- [Belge Bölümü]:
KENDİNİ YÜK OLARAK GÖRMEK

Joiner’ın kuramına göre, başkalarının yaşamlarına katkıda bulunmak yerine kendisini aile ve arkadaşlarına yük olarak görmek ve aidiyet hissetmemek risk faktörü olarak işlev görmektedir.(2) Bu kuram, kişilerarası iletişimin sağlıklı bir şekilde kurulabildiği bağlamda intihar risk faktörlerinin etkisinin ve dolayısıyla intihar riskinin azalmasını öngörmektedir.

AİLE | 7 Ocak 2023 Çocuklarda Ölüm ve Yas Süreci

OLUMSUZ AİLE DİNAMİKLERİ

Olumsuz aile dinamikleri, intihar risk faktörlerini artırmaktadır. İhmal ve duygusal soğukluk, risk faktörlerini artırıcı aile dinamiklerindendir. Aile içinde yeterli sevgi, ilgi ve destek görmeyen bireyler, kendilerini yalnız, değersiz ve çaresiz hissedebilir. Bu duygular, özellikle genç bireylerde, intihar düşüncelerinin temelini oluşturabilir.

- [Sunulan Materyal]:

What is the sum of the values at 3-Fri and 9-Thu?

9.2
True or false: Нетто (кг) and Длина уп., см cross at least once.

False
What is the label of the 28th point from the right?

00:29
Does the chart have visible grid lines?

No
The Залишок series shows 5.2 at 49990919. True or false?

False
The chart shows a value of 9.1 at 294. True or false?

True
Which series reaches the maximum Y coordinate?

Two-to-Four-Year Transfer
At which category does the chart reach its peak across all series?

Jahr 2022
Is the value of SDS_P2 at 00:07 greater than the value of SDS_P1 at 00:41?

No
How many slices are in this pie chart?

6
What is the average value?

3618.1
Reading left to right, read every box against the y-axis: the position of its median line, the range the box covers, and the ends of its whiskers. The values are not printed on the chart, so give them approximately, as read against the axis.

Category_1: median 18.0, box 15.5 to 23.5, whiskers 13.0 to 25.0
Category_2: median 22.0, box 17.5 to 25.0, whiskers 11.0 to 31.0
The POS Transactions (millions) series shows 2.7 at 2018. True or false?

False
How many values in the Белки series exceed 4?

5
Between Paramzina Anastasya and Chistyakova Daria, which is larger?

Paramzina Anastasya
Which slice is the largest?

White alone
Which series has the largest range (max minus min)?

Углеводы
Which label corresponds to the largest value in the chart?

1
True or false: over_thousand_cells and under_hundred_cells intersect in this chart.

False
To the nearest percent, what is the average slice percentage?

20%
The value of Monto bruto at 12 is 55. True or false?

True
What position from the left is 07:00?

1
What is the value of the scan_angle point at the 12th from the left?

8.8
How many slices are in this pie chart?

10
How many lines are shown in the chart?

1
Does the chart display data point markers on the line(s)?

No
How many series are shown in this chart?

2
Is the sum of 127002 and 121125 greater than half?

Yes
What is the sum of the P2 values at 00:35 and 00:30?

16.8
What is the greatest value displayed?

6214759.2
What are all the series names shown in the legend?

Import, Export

- [Etkinlik]:
İntihar risk faktörlerine dair metinden "Joiner’ın kuramına göre, başkalarının" ifadesiyle başlayıp "riskinin azalmasını öngörmektedir." ifadesiyle biten bölümü aynen alıntılayın.

- [Tamamlanan Görev]:
Joiner’ın kuramına göre, başkalarının yaşamlarına katkıda bulunmak yerine kendisini aile ve arkadaşlarına yük olarak görmek ve aidiyet hissetmemek risk faktörü olarak işlev görmektedir.(2) Bu kuram, kişilerarası iletişimin sağlıklı bir şekilde kurulabildiği bağlamda intihar risk faktörlerinin etkisinin ve dolayısıyla intihar riskinin azalmasını öngörmektedir.